We validate that Veca has low latency in WAN using three replicas. In the latency experiment, at each server there are also ten clients co-located with each replica. They generate requests simultaneously, and measure the latency for each request. In Veca, Mencius and EPaxos, clients send requests to their local replicas, while in Multi-Paxos and Raft, clients send requests to the leader. Figure 4 shows the average and 99% ile latency for Veca, EPaxos, Mencius, Multi-Paxos and Raft in WAN using three replicas.

Fig. 4.
figure 4

Average latency (99% ile indicated by lines atop the bars) at each 3 replicas in WAN. The Multi-Paxos and Raft leader is in CA.

Veca has lower latency than EPaxos. Mencius performs relatively well in the balanced experiment that all replicas receive request messages at the same aggregate rate. However, Mencius experiences latency corresponding to the round trip time to the replica that is farthest away from the client, which brings additional latency than Veca. Multi-Paxos and Raft have high latency in non-leader replicas.

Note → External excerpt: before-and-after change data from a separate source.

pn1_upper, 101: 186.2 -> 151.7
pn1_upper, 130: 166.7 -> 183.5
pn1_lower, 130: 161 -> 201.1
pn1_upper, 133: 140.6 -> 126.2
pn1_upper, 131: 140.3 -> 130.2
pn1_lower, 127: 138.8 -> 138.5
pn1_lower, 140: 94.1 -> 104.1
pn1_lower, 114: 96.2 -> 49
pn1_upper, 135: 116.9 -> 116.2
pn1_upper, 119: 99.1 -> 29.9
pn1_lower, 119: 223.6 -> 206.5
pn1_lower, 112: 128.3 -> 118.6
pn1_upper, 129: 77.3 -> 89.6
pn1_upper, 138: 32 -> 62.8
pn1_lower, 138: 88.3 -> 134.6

Multi-Paxos can be implemented with the optimization of pipelining while Raft cannot. This makes Multi-Paxos have lower latency than Raft.

5.2 Throughput in LAN

Veca has been evaluated to have higher throughput than EPaxos, Mencius, Multi-Paxos and Raft. A client on a separate server sends requests in an open loop, and measures the rate at which it receives replies. For Veca, EPaxos and Mencius, the client sends each request to a replica chosen uniformly at random. Figure 5 shows the throughput for Veca, EPaxos, Mencius, Multi-Paxos and Raft in LAN using three replicas and five replicas.

Fig. 5.
figure 5

Throughput in LAN for 3 replicas (left) and 5 replicas (right) (with 95% CI).

Veca has higher throughput than EPaxos, the improvements are even bigger using five replicas. Mencius cannot compare with Veca in this experiment. Because Mencius introduces a lot of overhead on synchronizing and coordinating the pre-partitioned instances, and the influences are even bigger under high concurrency. Besides, the leader rotation for every instance makes the replicated state machine run at the speed of the slowest replica, which also reduces throughput.

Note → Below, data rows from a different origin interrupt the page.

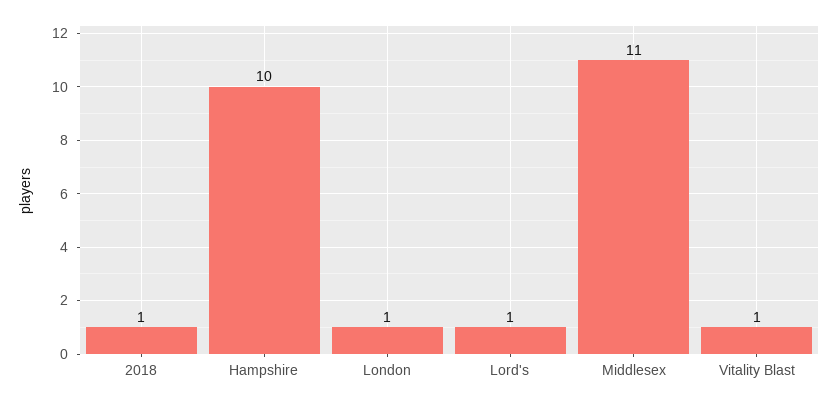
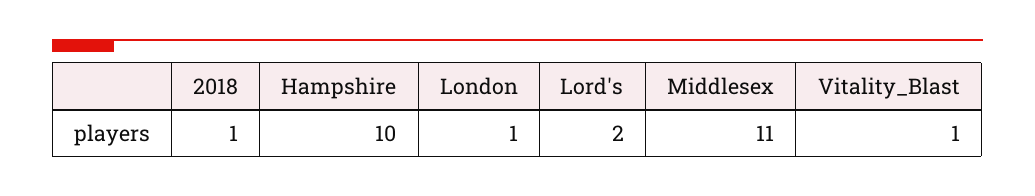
Lord's: 1 -> 2

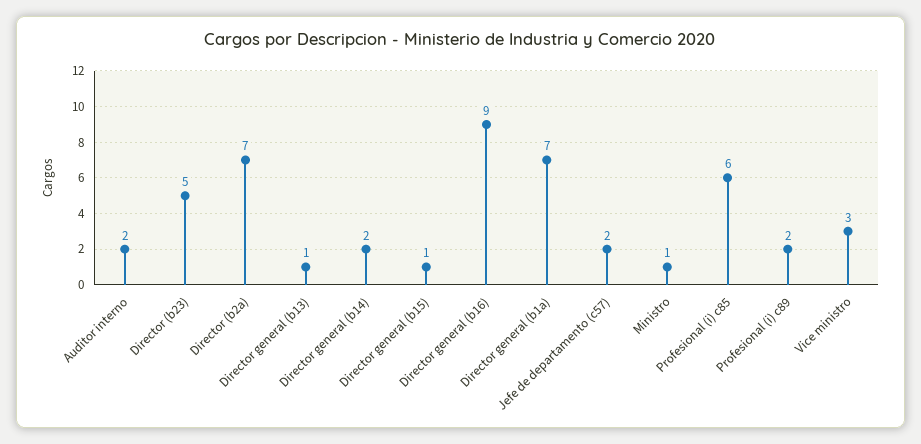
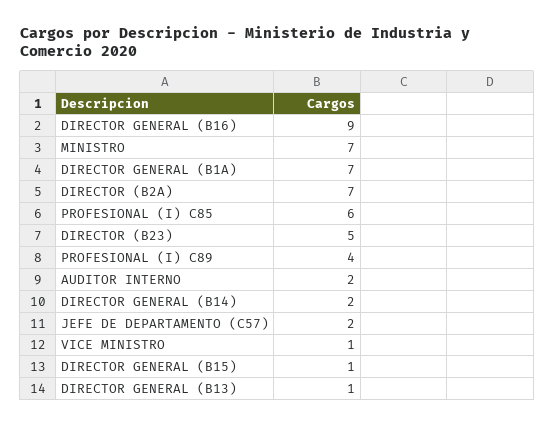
Ministro: 1 -> 7
Profesional (i) c89: 2 -> 4
Vice ministro: 3 -> 1

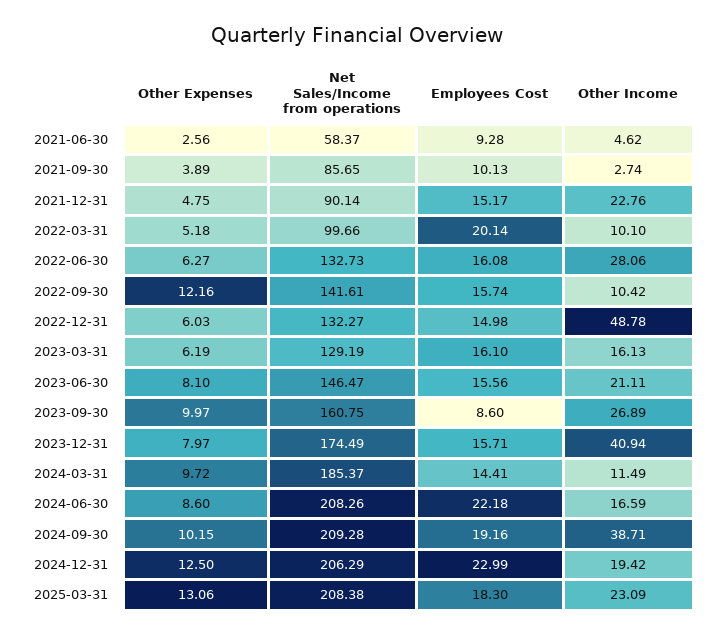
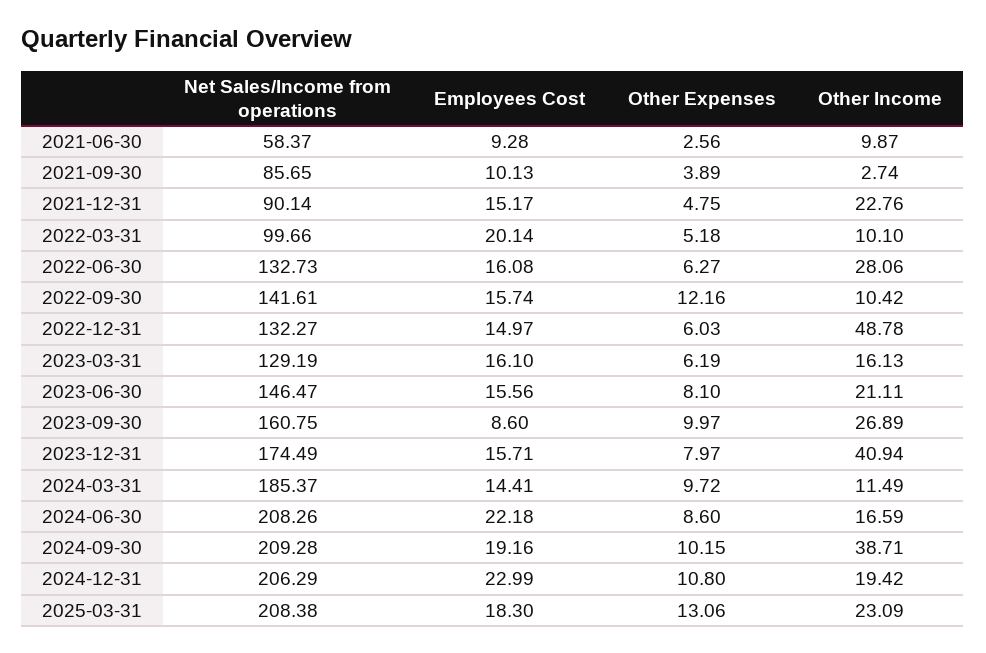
Other Income, 2021-06-30: 4.62 -> 9.87
Employees Cost, 2022-12-31: 14.98 -> 14.97
Other Expenses, 2024-12-31: 12.5 -> 10.8

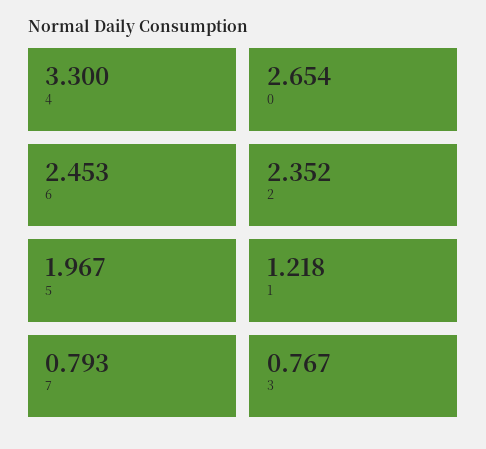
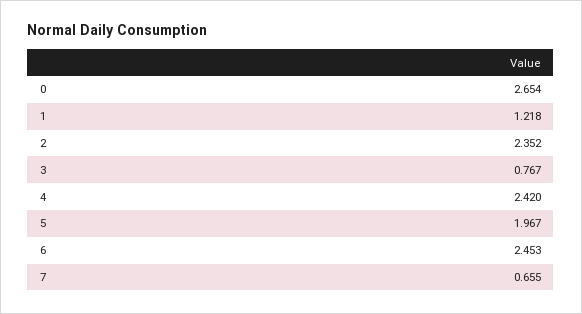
4: 3.3 -> 2.42
7: 0.793 -> 0.655

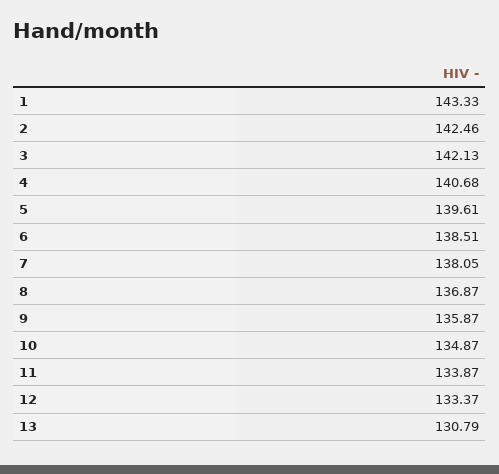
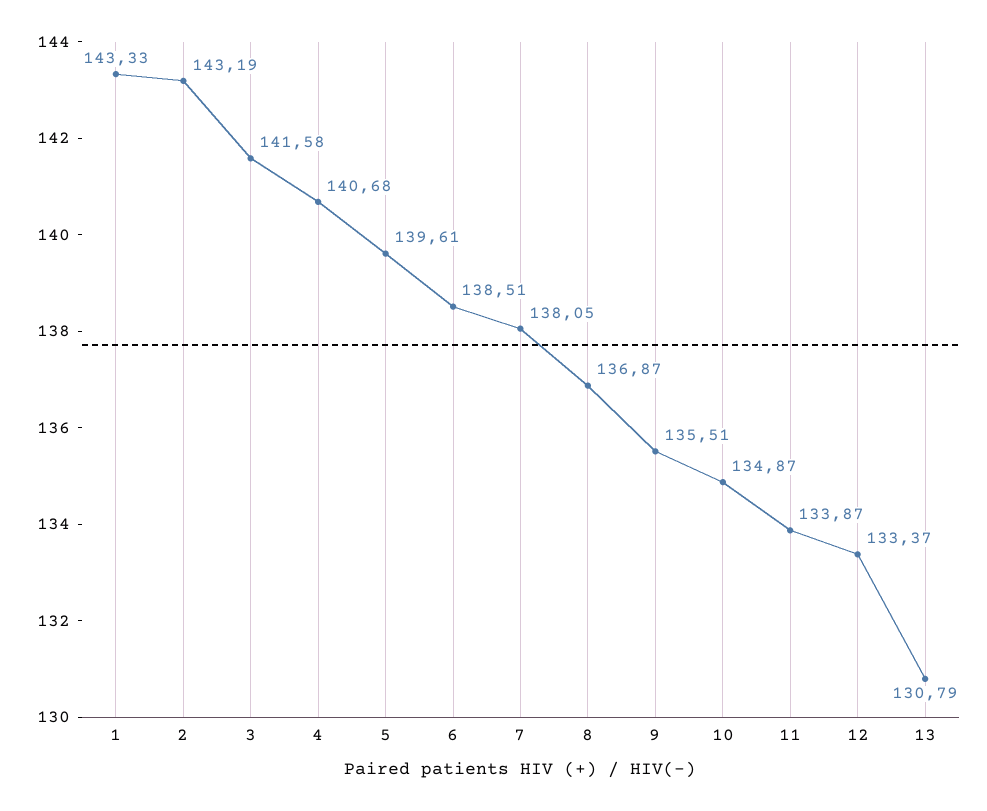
2: 142.46 -> 143.19
3: 142.13 -> 141.58
9: 135.87 -> 135.51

Multi-Paxos and Raft have low throughput because the leader becomes bottlenecked by its CPU and network. Multi-Paxos and Raft cannot achieve load balance among replicas since the leader must process more messages than other replicas.

5.3 Availability Under Failures

Figure 6 shows the evolution of the throughput in a replicated state machine using three replicas in LAN that experiences the failure of one replica. For Veca, EPaxos and Mencius, the failure replica is an arbitrary one in the system, and for Multi-Paxos and Raft, the failure replica is the leader. A client sends requests at the same appropriate rate of approximately 10,000 requests per second for every system.

Fig. 6.
figure 6

Throughput when one of three replicas fails. For Multi-Paxos and Raft, the leader fails.

Veca and EPaxos have almost not been influenced during the failure. In Multi-Paxos, the new leader may take a lot of time to recover amounts of instances left behind. In Raft, the recovery time is reduced by its safety of leader election. The failure of a non-leader replica in Multi-Paxos and Raft does not affect availability.

In contrast, any replica failure disrupts Mencius. Every replica in Mencius must hear from all other replicas before committing a command. If any replica fails to respond, no other replica can make progress until the failure is detected and another replica commits no-ops on behalf of the possibly failed replica. At this point, the delayed commands are committed, which causes the throughput spike depicted. Live replicas commit no-ops periodically until the failed replica recovers, or until a membership reconfiguration.

6 Conclusion

We have presented the design of Veca, a high-performance consensus algorithm for state machine replication. With the high-efficiency and leaderless design, Veca achieves higher load balance, lower latency, higher throughput and higher availability at the same time, which are approximately optimal in existing consensus algorithms. Veca has important theoretical and practical benefits for state machine replication in LAN and WAN.